And now, with the tragedy in Charleston, the Confederate flag, which has been around for over 150 years, is back in the news with calls from leading politicians to remove it from the South Carolina state capital and Amazon.com, Walmart, Sears and eBay all pulling it from their catalogues.

Symbols can profit or be harmed by controversy. Mayor Rudy Giuliani became a symbol of strong, empathetic leadership on 9/11 largely by being on the scene. During the Jerry Sandusky child molestation scandal, football coach Joe Paterno was instantaneously - and inaccurately - assumed to have had perfect information about Sandusky's activities and then chose to cover them up.

When terrible things happen, human beings understandably demand punishment. Something or someone has to be removed from authority or prominence even if its connection to the offending event was attenuated or indirect. Whether that punishment is considered just or not depends upon our pre-existing biases. I was raised in New Jersey and given my roots have associated the Confederate flag with slavery for as long as I have known of its existence. It will be impossible to dislodge that perception from my mind however hard I may seek to be open-minded.

+-------+

Instructions
(a) Copy the passage about the Confederate flag word for word, from "And now, with" to "from their catalogues.".
(b) Carry on the passage about the Confederate flag from the point where it ends.

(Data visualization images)
+-------+

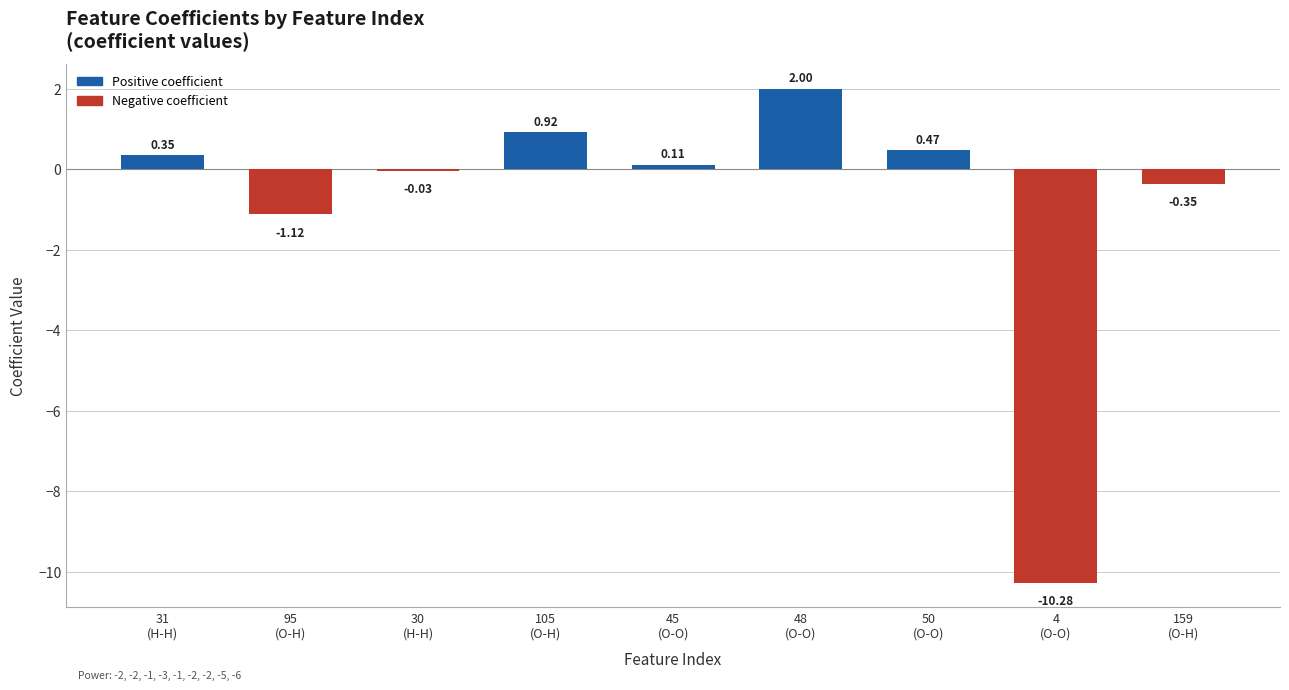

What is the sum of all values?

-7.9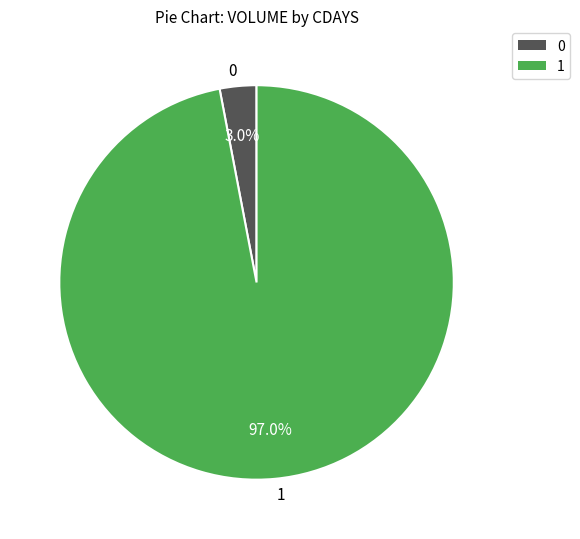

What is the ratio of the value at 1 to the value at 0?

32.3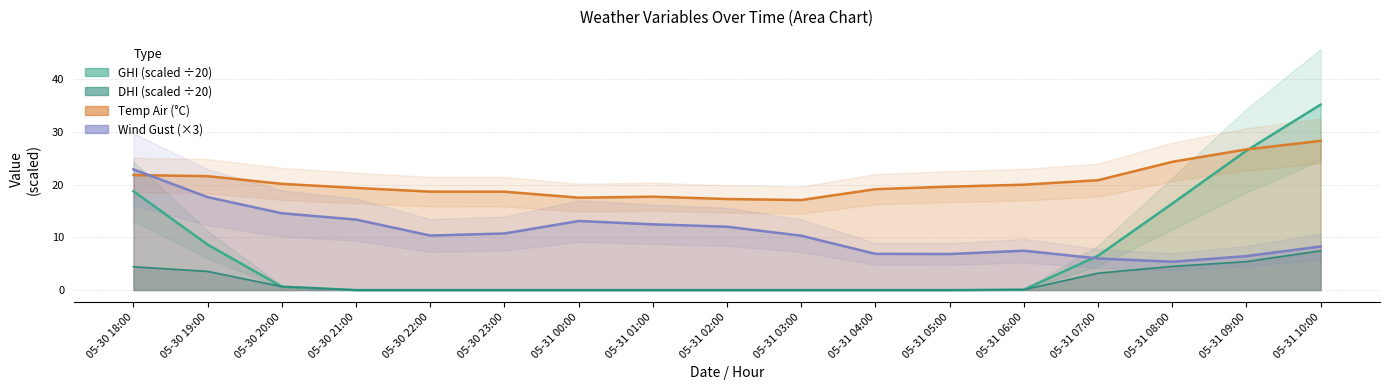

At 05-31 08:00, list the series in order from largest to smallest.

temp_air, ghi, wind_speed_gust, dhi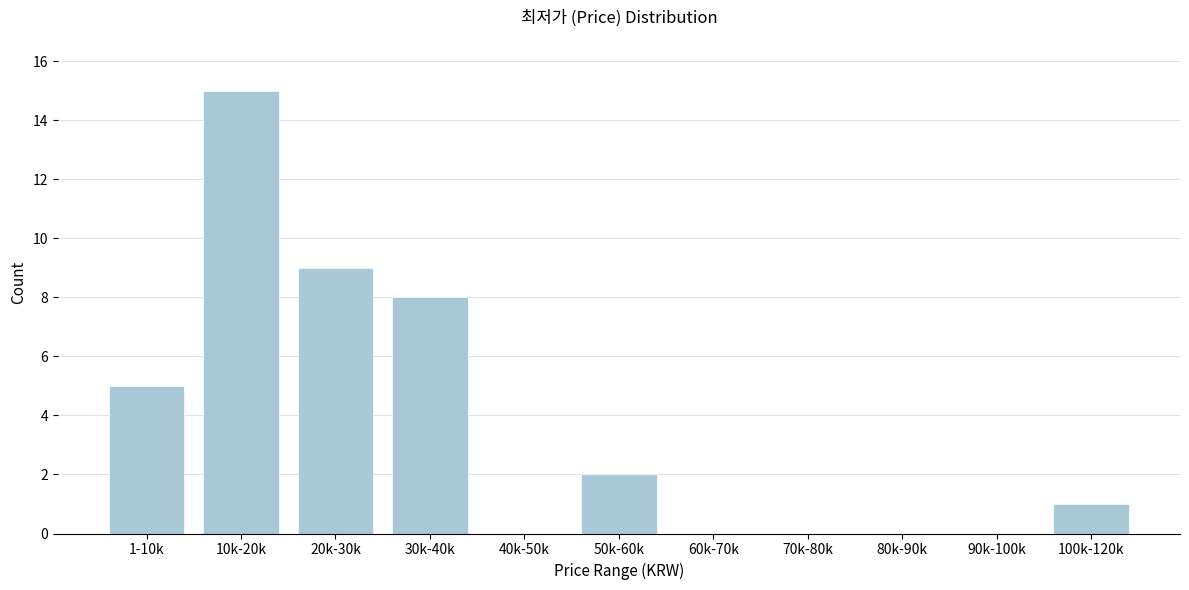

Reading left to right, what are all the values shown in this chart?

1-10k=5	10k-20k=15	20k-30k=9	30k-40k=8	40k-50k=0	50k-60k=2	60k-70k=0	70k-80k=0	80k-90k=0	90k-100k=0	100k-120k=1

+-------+

Responses
(a)
And now, with the tragedy in Charleston, the Confederate flag, which has been around for over 150 years, is back in the news with calls from leading politicians to remove it from the South Carolina state capital and Amazon.com, Walmart, Sears and eBay all pulling it from their catalogues.

(b)
Other symbols are easier to knock down. While I understood the pain of Ferguson, the "Hands Up Don't Shoot" meme didn't ring true any more than the too-perfect initial storyline about the Duke lacrosse players who were falsely accused of participating in a gang rape held up.

As I argue in my book on scandal, Glass Jaw, once a symbol, meme or incendiary statement gets sucked in to the vortex of controversy it has become increasingly difficult to defend or re-characterize it because of the sheer volume and velocity of old and new media attention. Accordingly, some of the largest on- and off-line retailers opted to rid themselves of the most recent symbol in order not appear tone deaf to Charleston. Media in the Digital Age, despite its purported diversity, tends to move in the direction of immediate catharsis - the unloved symbol, right or wrong, has got to go.

In the case of the Confederate flag, I can't say I feel awful about it.